La crise du logement au Québec, marquée par une hausse des loyers et un manque de logements abordables, affecte particulièrement les ménages à faible revenu. Ces dernières années, les expulsions pour rénovation se sont multipliées, tandis que les nouvelles constructions privilégient les logements de luxe au détriment des logements sociaux (Gaudreau 2022). Parallèlement, de plus en plus de personnes se retrouvent en situation d’itinérance. Les politiques publiques actuelles, favorisant la construction de logements abordables 1 par le marché privé, se révèlent souvent inadéquates pour les moins fortunés, reflet d’un tournant néolibéral (Reiser 2020). L’objectif de cet article est de mieux comprendre les récentes politiques en habitation au Québec et leur effet sur le phénomène de l’itinérance et des campements de personnes en situation d’itinérance (PSI) à Montréal. En laissant la porte ouverte au marché capitaliste, l’État réussit-il réellement à rendre les logements plus abordables pour les moins nantis de notre société ?

Mise en contexte

La réalité québécoise en ce qui concerne le logement locatif est plus que préoccupante. Un bon nombre de Québécois-es subissent, à divers degrés, ce qu’on hésite désormais à appeler une « crise du logement », tant cela est un problème structurel (Tranjan 2023). Cette situation se manifeste de manière plus ou moins sévère: un choix et un accès à un logement, des mobilités résidentielles de plus en plus restreintes, une part du logement dans le budget des individus qui explose (au point de devenir le premier poste de dépense budgétaire des ménages), des évictions, etc.

Le prix des loyers augmente à vue d’œil, on observe une tendance marquée par une diminution des logements abordables pour la population disposant de moins de capital et de plus en plus d’expulsions pour rénovation. Parallèlement, les nouvelles constructions de logements à Montréal montrent une préférence notable pour les logements de luxe et un déficit de logements sociaux, en partie dû au désengagement de l’État dans ce domaine (Gaudreau 2022). Ces éléments accentuent les inégalités sociales et la précarité, rendant difficile pour les ménages modestes de trouver un logement décent et abordable.

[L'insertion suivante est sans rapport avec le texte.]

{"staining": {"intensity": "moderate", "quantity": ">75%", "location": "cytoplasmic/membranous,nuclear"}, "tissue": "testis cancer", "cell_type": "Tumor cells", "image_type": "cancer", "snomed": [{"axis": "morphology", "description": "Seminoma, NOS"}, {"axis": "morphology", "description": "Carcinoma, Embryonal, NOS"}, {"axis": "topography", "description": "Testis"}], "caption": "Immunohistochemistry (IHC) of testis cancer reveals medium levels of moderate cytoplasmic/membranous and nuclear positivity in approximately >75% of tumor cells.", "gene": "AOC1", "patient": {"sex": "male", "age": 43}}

Crise de l’itinérance et campement de PSI

L’itinérance, un problème majeur dans tous les territoires, comprend une diversité de situations influencées par les conditions politiques et économiques actuelles. C’est le résultat d’un processus où les individus peinent à maintenir un logement stable en raison de divers facteurs structurels, institutionnels et individuels (Grimard et al. 2023).

Le plus récent dénombrement au Québec rapporte une augmentation de 44 % du nombre de PSI depuis 2018, dont 47 % sont situés à Montréal ==(MSSS, 2023)==. Par ailleurs, la « crise du logement » actuelle exacerbe le phénomène de l’itinérance, créant ainsi une certaine forme de débordement : l’itinérance est de plus en plus visible dans l’espace public, l’offre des centres d’hébergement d’urgence est limitée et de plus en plus de personnes optent à s’installer en campement. De plus, on observe une augmentation de la présence de campements de PSI partout dans la province 2.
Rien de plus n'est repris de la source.